[Collected data entries]

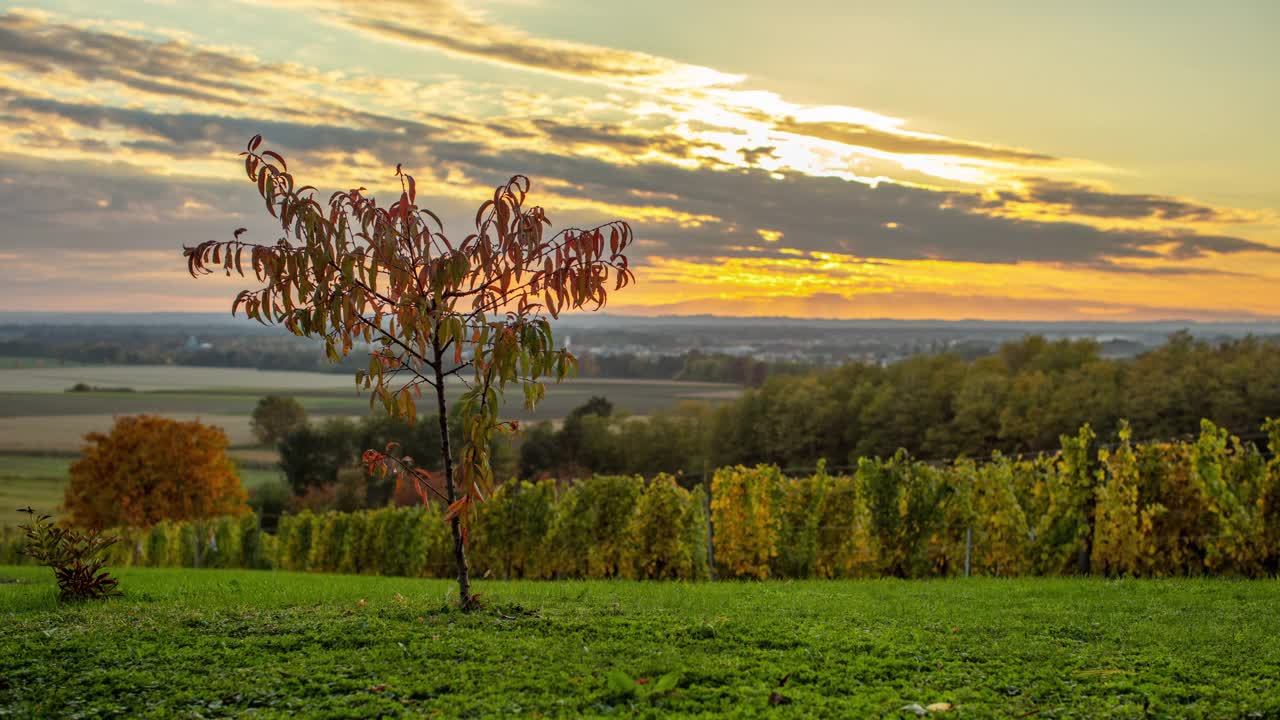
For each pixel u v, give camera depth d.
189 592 10.55
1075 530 13.76
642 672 5.78
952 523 14.47
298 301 7.24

YOUR TASK: Would you please repeat the entries above verbatim, excluding each picture?

OUTPUT OF THE EXERCISE:
For each pixel u v, give camera depth d.
189 592 10.55
1075 530 13.76
642 672 5.78
952 523 14.47
298 301 7.24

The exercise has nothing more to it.